山梨の甲斐奈神社の高原光啓権禰宜が「神社新報」の昨年5月1日号に寄稿された「再拝拍手覚書」というタイトルの記事によると、高原権禰宜は皇典講究所が最後の一拝を指導した理由を、「祝詞奏上に関して言えば、式部寮は奏上前後の再拝拍手のみを求めていたわけだが、実際の作法となると、拍手だけで終えるのはなんとも締まらない。故に、終わりの一拝を以って奏上作法の完結とするような指導をしたのかもしれない」と推測されています。
そして、こういった紆余曲折を経て明治40年、「神社祭式行事作法」が告示され、やっと正式な拝礼作法が確定するに至りました。但し、明治40年制定の神社祭式行事作法では、祝詞奏上の作法は「再拝→二拍手→押し合せ→祝詞奏上→押し合せ→二拍手→再拝」とされており、最後の拝は2回とされていたり、現行の祭式にはない「押し合せ」という作法があったりと、現行の拝礼作法とはまだ異なる点もありました。なお、“一社の故実”により、現在でもたまに「再拝→二拍手→祝詞奏上→二拍手→再拝」という作法で祝詞奏上を行っている神社が見受けられますが(札幌市内にもそういった神社があります)、そういった神社は、基本的には明治40年に制定されたこのときの拝礼作法を踏襲しているものと思われます。
ところが、昭和17年に「神社祭式行事作法」が改正され、祝詞奏上の作法からは祝詞奏上前後の二拍手と押し合せが削除され、「再拝→祝詞奏上→再拝」が正式な作法とされました。斎主が祝詞座に着いて深揖・再拝して祝詞奏上にかからんとしている時に、他の作法である二拍手を行うことによって奏上しようとしている気持ちと奏上の作法が中断され、また奏上前に祝詞を手から放すことになり、このため奏上前の二拍手は必要ないのではないか、と議論され、また、拍手を伴わない宮中祭祀に倣うという意味もあり、拍手が規程から削除されることになったのです。
しかし、祝詞奏上に拍手が無くなってしまっては祭典がいかにも寂しくなるということで、同年、神祇院は「日拝・祈願・祈祷当ニ当リ祭典執行ノ場合ニ於ケル作法ニ関スル件」と題した通牒を出し、この中で「先再拝、次祝詞奏上、次再拝、次拍手二」と定めたため、日拝や通常の御祈祷などでは引き続き拍手が行われました。
そして昭和23年、再び「神社祭式行事作法」が改正され、このときに、祝詞奏上の作法は現行の「再拝→祝詞奏上→再拝→二拍手→一拝」と定められました。これは、明治40年制定の作法に復帰したいという全国の神職達からの強い要望を受けて慎重審議を行い、その結果、拍手は祝詞奏上後にのみ行うこととされて復活したのです。

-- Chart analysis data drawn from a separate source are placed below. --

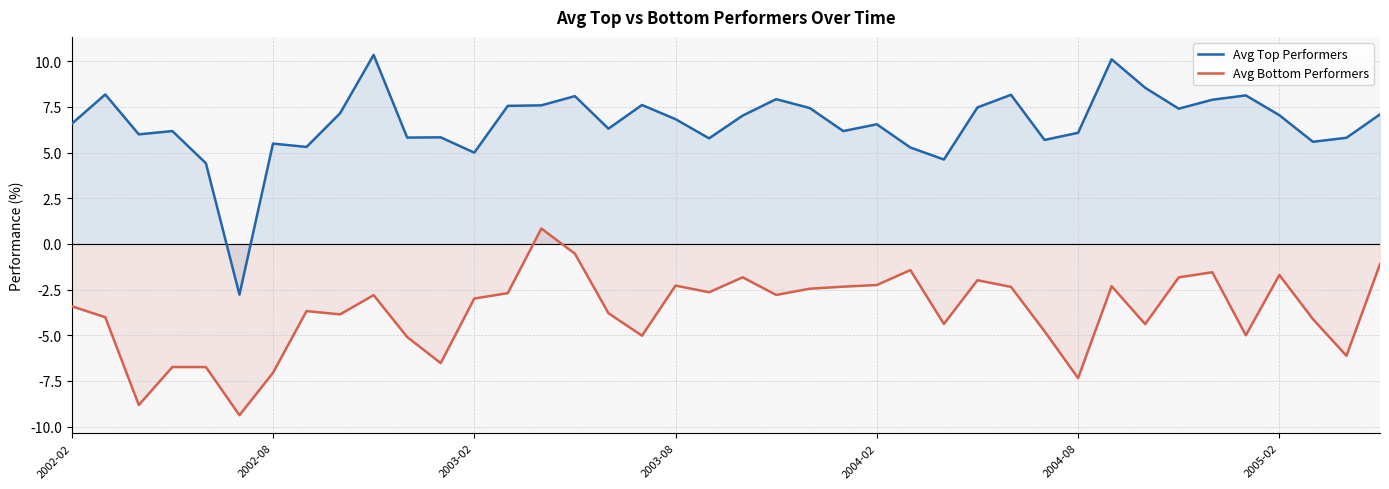

What is the spread (max minus min) of values at 13?

10.2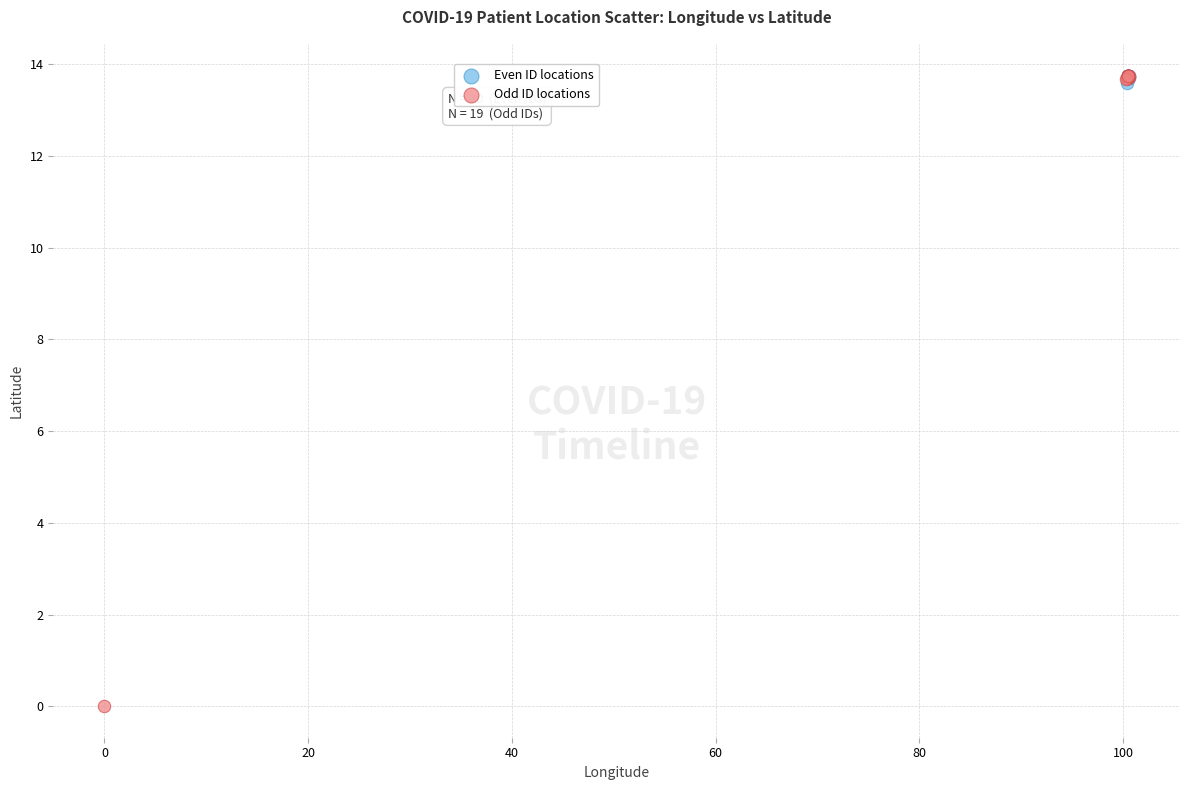

What are all the series names shown in the legend?

Even ID locations, Odd ID locations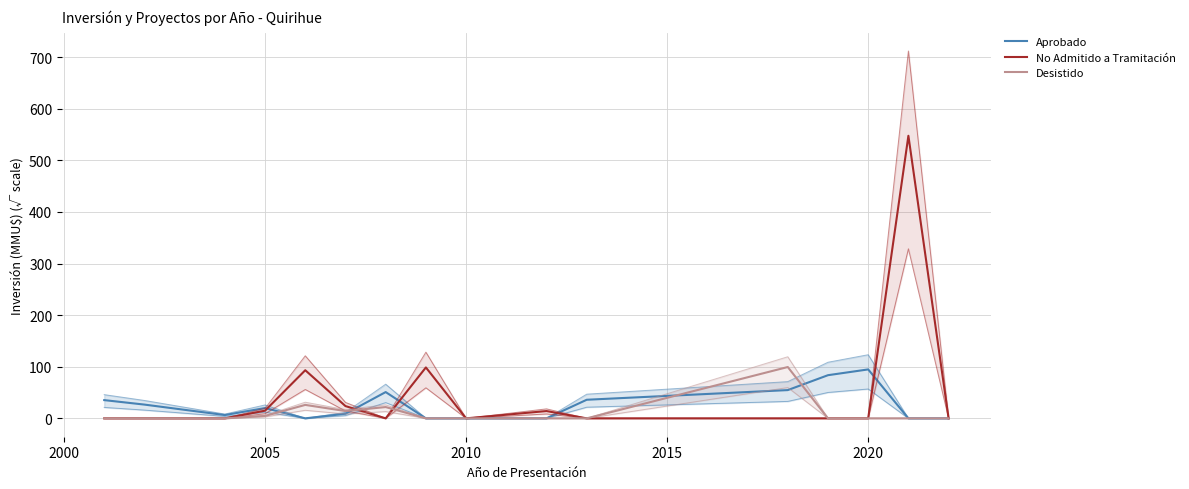

What is the difference between the second highest and second lowest values in the No Admitido a Tramitación series?

98.7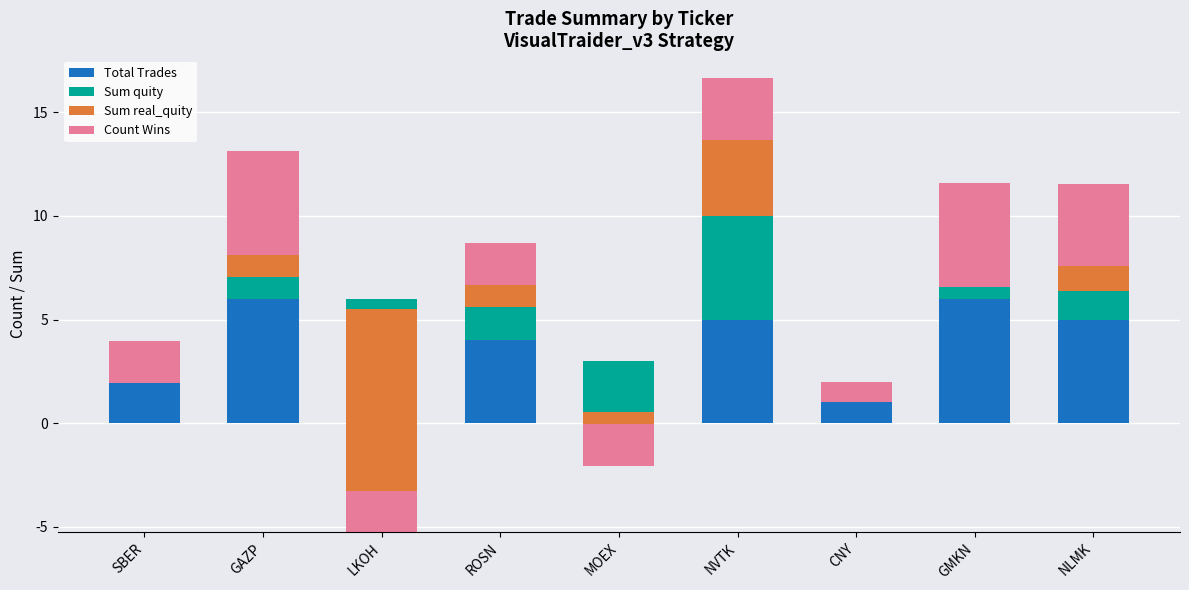

Rank the categories by Sum real_quity value from highest to lowest.

NVTK, NLMK, ROSN, GAZP, GMKN, CNY, SBER, MOEX, LKOH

各神社が一般参拝者へ説明・指導している「二拝二拍手一拝」という作法も、この昭和23年改正の神社祭式行事作法に基くものですが、以上の経緯を一般参拝者に説明するのは、はっきり言って至難の業です(笑)。先程「拍手の回数についてですが、これは意外と説明するのが難しい問題です」と記したのはそのためで、以上の経緯を踏まえて拍手が二回となった理由を無理矢理一言でまとめると、「いろいろな経過があってそうなった」としか言い様がないのですが、多分そのような説明では誰も納得しないと思いますので(笑)、もう少し親切な言い方で一言にまとめると、「二拝二拍手一拝は、日本古来の伝統的な作法である両段再拝に基くものです」という言い方が、まぁ無難かな、という気がします。それでも省略し過ぎですが(笑)。

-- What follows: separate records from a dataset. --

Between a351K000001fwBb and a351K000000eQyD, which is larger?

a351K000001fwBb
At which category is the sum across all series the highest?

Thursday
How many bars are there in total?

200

ただ、一般の参拝者であればその程度の認識でも全く問題ありませんが、私達神職は、以上の細かい経緯をしっかりと認識しておく必要があります。なぜなら、「二拝二拍手一拝」という作法には先人達の思いが込められており、そしてその作法は、私達の先輩に当たる先代の神職達が試行錯誤を経ながら営々と築き上げてきたものだからです。それ故、私達神職はその作法と伝統を守らなければならないのです。
最後に、冒頭で述べたH木さんの言う「男性は拍手しても構わないが、女性は神社では柏手を打ってはいけない」という主張に対してはどのように反論すべきか、ということですが、H木さんのこの発言はあくまでも柏手の有無のみを言っており、その回数については何も触れていないようなので、そうであればそれに対しての反論は、前出の記事「拍手(かしわで)」で書かせて戴いたことをそのまま言えば、それで充分事足りると思われます。